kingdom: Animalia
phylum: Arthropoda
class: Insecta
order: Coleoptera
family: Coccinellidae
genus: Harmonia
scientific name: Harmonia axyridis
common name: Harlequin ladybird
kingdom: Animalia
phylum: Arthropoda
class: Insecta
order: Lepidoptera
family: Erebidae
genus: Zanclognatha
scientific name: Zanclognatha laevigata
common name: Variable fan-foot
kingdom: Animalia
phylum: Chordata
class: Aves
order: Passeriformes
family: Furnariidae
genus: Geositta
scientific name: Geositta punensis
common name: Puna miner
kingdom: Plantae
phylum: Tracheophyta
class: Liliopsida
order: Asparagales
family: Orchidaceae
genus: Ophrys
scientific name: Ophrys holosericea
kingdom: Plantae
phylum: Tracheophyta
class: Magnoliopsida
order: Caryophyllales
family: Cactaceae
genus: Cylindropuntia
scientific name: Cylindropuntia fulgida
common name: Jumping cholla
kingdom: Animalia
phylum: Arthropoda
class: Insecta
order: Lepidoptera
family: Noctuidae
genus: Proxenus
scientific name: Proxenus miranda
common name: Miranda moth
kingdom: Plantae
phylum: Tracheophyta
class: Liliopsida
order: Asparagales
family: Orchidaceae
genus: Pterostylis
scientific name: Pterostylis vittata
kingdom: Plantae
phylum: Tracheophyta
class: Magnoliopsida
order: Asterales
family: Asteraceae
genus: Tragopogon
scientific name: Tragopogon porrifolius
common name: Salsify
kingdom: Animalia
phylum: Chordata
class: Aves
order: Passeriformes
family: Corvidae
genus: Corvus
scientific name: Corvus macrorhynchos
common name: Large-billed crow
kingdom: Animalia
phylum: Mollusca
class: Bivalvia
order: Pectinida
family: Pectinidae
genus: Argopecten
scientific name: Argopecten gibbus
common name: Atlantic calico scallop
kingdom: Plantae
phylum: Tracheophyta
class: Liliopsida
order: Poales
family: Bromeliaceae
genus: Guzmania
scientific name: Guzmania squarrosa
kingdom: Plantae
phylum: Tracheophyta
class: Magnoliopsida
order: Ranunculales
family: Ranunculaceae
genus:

----------------

Work required: Copy every line of the data above, keeping each word, capital letter, and punctuation mark unchanged.

The answer:
kingdom: Animalia
phylum: Arthropoda
class: Insecta
order: Coleoptera
family: Coccinellidae
genus: Harmonia
scientific name: Harmonia axyridis
common name: Harlequin ladybird
kingdom: Animalia
phylum: Arthropoda
class: Insecta
order: Lepidoptera
family: Erebidae
genus: Zanclognatha
scientific name: Zanclognatha laevigata
common name: Variable fan-foot
kingdom: Animalia
phylum: Chordata
class: Aves
order: Passeriformes
family: Furnariidae
genus: Geositta
scientific name: Geositta punensis
common name: Puna miner
kingdom: Plantae
phylum: Tracheophyta
class: Liliopsida
order: Asparagales
family: Orchidaceae
genus: Ophrys
scientific name: Ophrys holosericea
kingdom: Plantae
phylum: Tracheophyta
class: Magnoliopsida
order: Caryophyllales
family: Cactaceae
genus: Cylindropuntia
scientific name: Cylindropuntia fulgida
common name: Jumping cholla
kingdom: Animalia
phylum: Arthropoda
class: Insecta
order: Lepidoptera
family: Noctuidae
genus: Proxenus
scientific name: Proxenus miranda
common name: Miranda moth
kingdom: Plantae
phylum: Tracheophyta
class: Liliopsida
order: Asparagales
family: Orchidaceae
genus: Pterostylis
scientific name: Pterostylis vittata
kingdom: Plantae
phylum: Tracheophyta
class: Magnoliopsida
order: Asterales
family: Asteraceae
genus: Tragopogon
scientific name: Tragopogon porrifolius
common name: Salsify
kingdom: Animalia
phylum: Chordata
class: Aves
order: Passeriformes
family: Corvidae
genus: Corvus
scientific name: Corvus macrorhynchos
common name: Large-billed crow
kingdom: Animalia
phylum: Mollusca
class: Bivalvia
order: Pectinida
family: Pectinidae
genus: Argopecten
scientific name: Argopecten gibbus
common name: Atlantic calico scallop
kingdom: Plantae
phylum: Tracheophyta
class: Liliopsida
order: Poales
family: Bromeliaceae
genus: Guzmania
scientific name: Guzmania squarrosa
kingdom: Plantae
phylum: Tracheophyta
class: Magnoliopsida
order: Ranunculales
family: Ranunculaceae
genus:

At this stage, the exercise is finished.